I would be eternally grateful if someone would help me with this issue. This
is something that I’ve been banging my head against for a while now. In my
current project, we need to support .Net 3.5.1. This obviously means I cannot
use SQLite EF6 support, but LINQ is still supposed to be supported. But, try
as I may, I cannot get linq to actually use the linq-to-sql module. Some
queries execute correctly, but the system is still using the SQLServer 2008
linq-to-sql implementation that is the default for .Net 3.5.1
If I switch to .Net 4.5, everything works correctly, but with .Net 3.5 some
stuff just doesn’t work.
Here is my connection code. Nothing very complicated:
System.Data.SQLite.SQLiteConnection connection = new
System.Data.SQLite.SQLiteConnection(“Data Source=AgentData.s3db”);
DataContext context = new DataContext(connection);
And when I execute a linq command like this everything works fine and the
SQLite DB is queried correctly:
var propertiesTable = context.GetTable<Property>();
var PropertiesSet = from a in propertiesTable
where a. Name == propertyName
orderby a.Name
select a;
foreach (var property in PropertiesSet)
{
Trace(property.Value);
}
However, when I execute certain code things just don’t work and throw
exceptions. Especially when dealing with auto number columns.
I managed to figure out by dumping the linq log that the reason is that the
SQLite Linq-to-SQL code is just not getting invoked. Here is the log output:
TRACE LINQ-SQL: SELECT [t0].[PropertyId], [t0].[Name], [t0].[Value]
FROM [Properties] AS [t0]
WHERE [t0].[Name] = @p0
ORDER BY [t0].[Name]
TRACE LINQ-SQL: -- @p0: Input String (Size = 0; Prec = 0; Scale = 0)
[DatabaseVersion]
TRACE LINQ-SQL: -- Context: SqlProvider(Sql2008) Model: AttributedMetaModel
Build: 3.5.30729.6404
Notice the "SqlProvider(Sql2008)” I believe this means that the linq-to-sql
module that is getting invoked is the sqlserver 2008 translator, not the sqlite
translator. The code that generated this particular output (above) actually
works fine because that particular SQL statement will run correctly in SQLite.

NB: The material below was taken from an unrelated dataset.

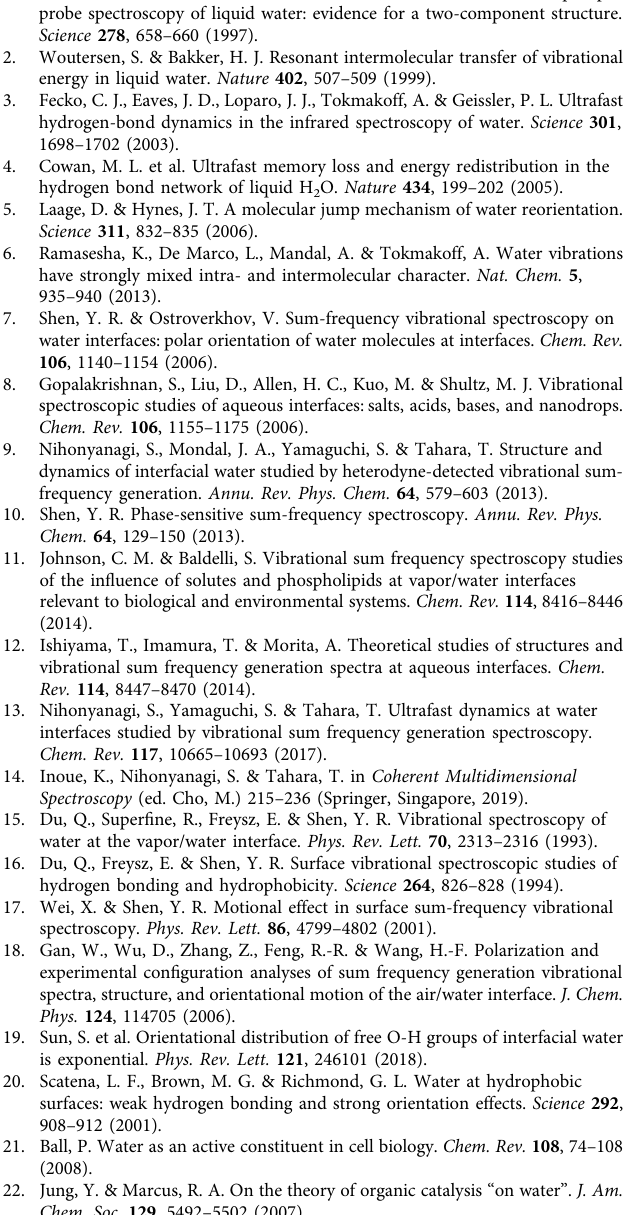
Fig. 6 Schematic of the vibrational relaxation mechanism of the excited free OH. When a free OH is vibrationally excited (process 1), the excited free OH diffusively reorients (process 2) to form an excited-state HB OH (process 3). The excited HB OH rapidly relaxes to the lower energy vibrational states (process 4). Finally, the pump energy absorbed by water converts to the thermal energy (process 5). Dotted OH bonds represent the vibration in the excited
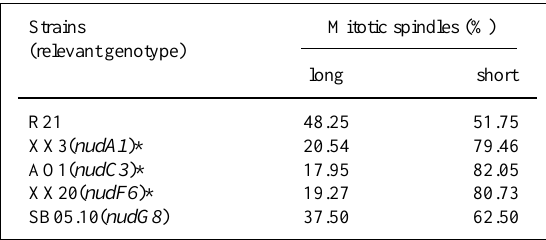
Figure 1 - Indirect immunofluorescence microscopy of microtubule cytoskeleton structure and DAPI staining of the XX20 mutant (A) and control strain R21 (B) of Aspergillus nidulans ; mitotic spindle and astral microtubules are seen (arrows).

But for other things, the SQL code generated by the translator is not SQLite
compatible (for example if it uses the TOP keyword or a whole slew of other
incompatibilities).
I know I have everything installed correctly because I am actually getting
updates to my SQLite DB file. But the app just throws exceptions wherever the
SQL that gets generated isn’t SQLite compatible.
Any idea how to force the Connection to use the correct Linq-to-SQL
implementation? Is there some configuration that I am missing that makes this
work?
Thanks for any help anyone can lend!